Right now there’s a sweater-vest asshole going through the UK. That ‘could’ be b/c it spreads faster. They think so but don’t know for sure. Could legit be random chance that most of the COVID in London are sweater-vest assholes.

But you don’t want to take a chance.
For the most part, small changes in the virus won’t change our immunity. If we have memory of the asshole protein & a different part of the virus changes, we don’t care. Even if the asshole protein changes a bit, our memory cells will recognize that bastard for what it is.
The sweater-vest guy in the UK does have some minor changes to the asshole protein. The expectation is that our immune system will still recognize an asshole protein when it sees one. Even if it’s got some small changes.
Also, your immune system doesn’t just come up with ‘one’ way to attack an asshole protein. It’ll have a few: uppercut, roundhouse kick, evil laugh. If one of those doesn’t work any more, it’s got a few more tricks up it’s sleeve. That’s why the vaccine should still work.
The asshole protein has to change so much that our body doesn’t recognize it BUT it still works against our cells. That’s a narrow window. Which is why the mRNA vaccines are brilliant. But nothing is foolproof.
So our best bet is to slow the virus spread, slow the typos, vaccinate when we’re able and give our bodies the best chance to beat the snot out of this virus before it can take over our cells and make more copies to create more typos.

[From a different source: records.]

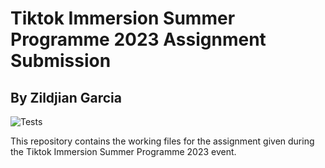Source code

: # Tiktok Immersion Summer Programme 2023 Assignment Submission
## By Zildjian Garcia

![Tests](https://github.com/TikTokTechImmersion/assignment_demo_2023/actions/workflows/test.yml/badge.svg)

This repository contains the working files for the assignment given during the Tiktok Immersion Summer Programme 2023 event.
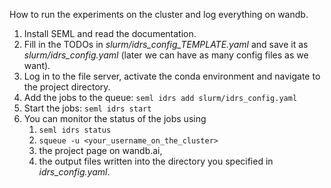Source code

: How to run the experiments on the cluster and log everything on wandb.

1. Install SEML and read the documentation.
2. Fill in the TODOs in *slurm/idrs_config_TEMPLATE.yaml* and save it as *slurm/idrs_config.yaml* (later we can have as many config files as we want).
3. Log in to the file server, activate the conda environment and navigate to the project directory.
4. Add the jobs to the queue: `seml idrs add slurm/idrs_config.yaml`
5. Start the jobs: `seml idrs start`
6. You can monitor the status of the jobs using
   1. `seml idrs status`
   2. `squeue -u <your_username_on_the_cluster>`
   3. the project page on wandb.ai, 
   4. the output files written into the directory you specified in *idrs_config.yaml*.
   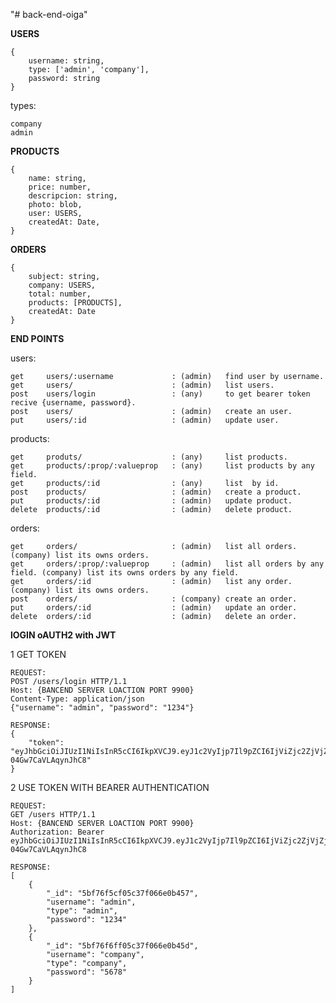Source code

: "# back-end-oiga" 

**USERS**

    {
        username: string,
        type: ['admin', 'company'],
        password: string
    }

types:

    company
    admin
    
**PRODUCTS**

    {
        name: string,
        price: number,
        descripcion: string,
        photo: blob,
        user: USERS,
        createdAt: Date,
    }
    
 **ORDERS**
 
    {
        subject: string,
        company: USERS,
        total: number,
        products: [PRODUCTS],
        createdAt: Date
    }

**END POINTS**

 users:
  
    get     users/:username             : (admin)   find user by username.
    get     users/                      : (admin)   list users.
    post    users/login                 : (any)     to get bearer token recive {username, password}.
    post    users/                      : (admin)   create an user.
    put     users/:id                   : (admin)   update user.
    
products:
    
    get     produts/                    : (any)     list products.
    get     products/:prop/:valueprop   : (any)     list products by any field.
    get     products/:id                : (any)     list  by id.
    post    products/                   : (admin)   create a product.
    put     products/:id                : (admin)   update product.
    delete  products/:id                : (admin)   delete product.
    
orders:

    get     orders/                     : (admin)   list all orders. (company) list its owns orders.
    get     orders/:prop/:valueprop     : (admin)   list all orders by any field. (company) list its owns orders by any field.
    get     orders/:id                  : (admin)   list any order. (company) list its owns orders.
    post    orders/                     : (company) create an order.
    put     orders/:id                  : (admin)   update an order.
    delete  orders/:id                  : (admin)   delete an order.
    
    
**lOGIN oAUTH2 with JWT**

1 GET TOKEN
    
    REQUEST:
    POST /users/login HTTP/1.1
    Host: {BANCEND SERVER LOACTION PORT 9900}
    Content-Type: application/json
    {"username": "admin", "password": "1234"}
    
    RESPONSE:
    {
        "token": "eyJhbGciOiJIUzI1NiIsInR5cCI6IkpXVCJ9.eyJ1c2VyIjp7Il9pZCI6IjViZjc2ZjVjZjA1YzM3ZjA2NmUwYjQ1NyIsInVzZXJuYW1lIjoiYWRtaW4iLCJ0eXBlIjoiYWRtaW4iLCJwYXNzd29yZCI6IjEyMzQifSwiaWF0IjoxNTQyOTQ2MzUyLCJleHAiOjE1NDI5NDYzODJ9.xDWbwa26HJcmaf9C30gK8kjro-04Gw7CaVLAqynJhC8"
    }
  
2 USE TOKEN WITH BEARER AUTHENTICATION

    REQUEST:
    GET /users HTTP/1.1
    Host: {BANCEND SERVER LOACTION PORT 9900}
    Authorization: Bearer eyJhbGciOiJIUzI1NiIsInR5cCI6IkpXVCJ9.eyJ1c2VyIjp7Il9pZCI6IjViZjc2ZjVjZjA1YzM3ZjA2NmUwYjQ1NyIsInVzZXJuYW1lIjoiYWRtaW4iLCJ0eXBlIjoiYWRtaW4iLCJwYXNzd29yZCI6IjEyMzQifSwiaWF0IjoxNTQyOTQ2MzUyLCJleHAiOjE1NDI5NDYzODJ9.xDWbwa26HJcmaf9C30gK8kjro-04Gw7CaVLAqynJhC8

    RESPONSE:
    [
        {
            "_id": "5bf76f5cf05c37f066e0b457",
            "username": "admin",
            "type": "admin",
            "password": "1234"
        },
        {
            "_id": "5bf76f6ff05c37f066e0b45d",
            "username": "company",
            "type": "company",
            "password": "5678"
        }
    ]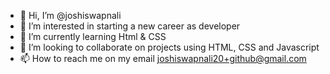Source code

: - 👋 Hi, I’m @joshiswapnali
- 👀 I’m interested in starting a new career as developer
- 🌱 I’m currently learning Html & CSS
- 💞️ I’m looking to collaborate on projects using HTML, CSS and Javascript
- 📫 How to reach me on my email joshiswapnali20+github@gmail.com  

<!---
joshiswapnali/joshiswapnali is a ✨ special ✨ repository because its `README.md` (this file) appears on your GitHub profile.
You can click the Preview link to take a look at your changes.
--->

Not necessarily. It’s warranted to be concerned and cautious. A more rapidly spreading strain of the coronavirus would be something to clamp down harder on to prevent spread. That’s appropriate. Especially while we get more info. There’s a cost to being too slow. https://twitter.com/scott311_/status/1341086053197819910
Damn. Early data suggests the sweater-vest asshole version of COVID spreads more quickly in children ‘compared to the regular strain’. It’s not more deadly, but it will spread faster through the population.

Best data to date suggests the vaccines should still work BUT... https://twitter.com/drericding/status/1345382699071102977
It’s important to remember that there is no way we can vaccinate fast enough to stop the new sweater-vest strain in the short term. That’s an intermediate to long-term strategy. The new strain makes it more important to slow spread ‘now’.
Yes. Not more deadly for ‘each person’ infected but because it spreads faster, it will lead to more death total. https://twitter.com/clbs100710/status/1345400927520493572
In a ‘very’ small study, people who got both doses of the Moderna vaccine produced antibodies that attacked the UK (sweater-vest asshole) strain at the same level as Regular COVID. 1/2 https://twitter.com/mcquillanator/status/1353700814976655361
People who got both doses of the Moderna vaccine produced far ‘less’ antibodies against the South Africa strain (we’ll call it the Jean Shorts Asshole) BUT still above the level we expect for effectiveness.
They’re making a vaccine update to cover this asshole just in case.
2/2 https://twitter.com/mcquillanator/status/1353700814976655361
The take home here is what we thought remains true. The vaccines should work against variants. They may not be 95% against every variant though. Maybe some will be 80%. If a variant comes up that escapes the vaccines too much, we should be able to create an updated shot quickly.